A Diversity of Women: Women in Ontario since 1945
Published: June 1995© 1995
Imprint: University of Toronto Press
Page Count: 335 Pages
Dimensions: 5.97 x 8.78
335 Pages, 5.97 x 8.78 x 1.04 in
Our perception of women's roles has changed dramatically since 1945. In this collection Joy Parr has brought together ten studies from a variety of disciplines examining changing ideas about women.
Mariana Valverde writes about teenage girls in the immediate postwar years and finds that stereotypes of a supposedly simple, secure, politically quiescent, and sexually conformist life do not really hold. Joy Parr follows women shoppers of the early 1950s, in their sometimes comical encounters with male designers, manufacturers, and retailers, in search of the tools and totems of modernity for their homes. Increasingly these homes were in suburban subdivisions, whose pleasures and possibilities for women Veronica Strong-Boag reconsiders. Joan Sangster reminds us that wage-earning mothers were numerous in the fifties and sixties, and through a juxtaposition of their own stories with contemporary studies tells much about these self-denying women's lives. Franca Iacovetta discusses the experiences of immigrant and refugee women in northwestern and south-central Ontario, experiences that were interpreted through their starkly different European wartime memories. Based upon her work among the rural women of southwestern Ontario, Nora Cebotarev charts the changes that transformed farm families and finances from the sixties to the eighties.
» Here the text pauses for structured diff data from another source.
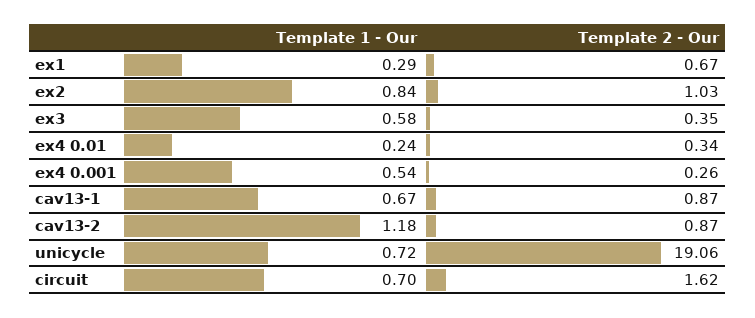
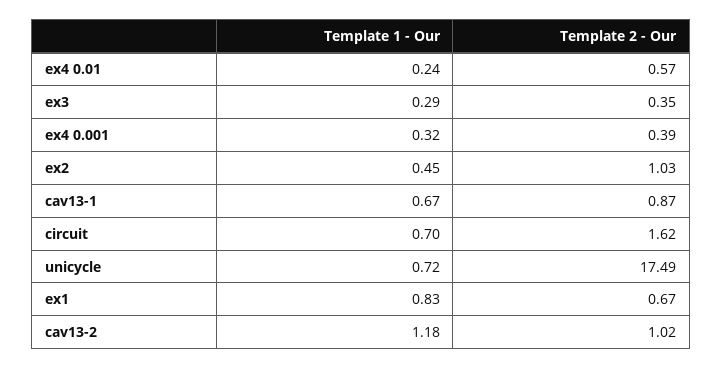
Template 1 - Our, ex1: 0.29 -> 0.83
Template 1 - Our, ex2: 0.84 -> 0.45
Template 1 - Our, ex3: 0.58 -> 0.29
Template 2 - Our, ex4 0.01: 0.34 -> 0.57
Template 1 - Our, ex4 0.001: 0.54 -> 0.32
Template 2 - Our, ex4 0.001: 0.26 -> 0.39
Template 2 - Our, cav13-2: 0.87 -> 1.02
Template 2 - Our, unicycle: 19.06 -> 17.49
Ester Reiter compares the recollections of women who had worked together during the 1960s in an auto parts plant in the Niagara Peninsula with contemporary newspaper accounts of a strike, and leads us into a complex narrative of gender and militancy. Nancy Adamson reconsiders the diversity of feminist organizing within the province over the decades since second-wave feminism began; she tracks the different needs and paths that brought women to the women's liberation movement and the ways in which their feminist analysis arose from their experience as community activists. Linda Cardinal writes about Franco-Ontarian women, charting the ways in which feminist activists challenged and were challenged as they worked with traditional farm and church-based women's groups in northern and eastern Ontario. Marlene Brant Castellano and Janice Hill introduce us to four aboriginal women: Edna Manitowabi, Jeannette Corbiere Lavell, Sylvia Maracle, and Emily Faries, whose work has been to reclaim and build upon the knowledge and responsibilities long entrusted to the women of Ontario's First Nations.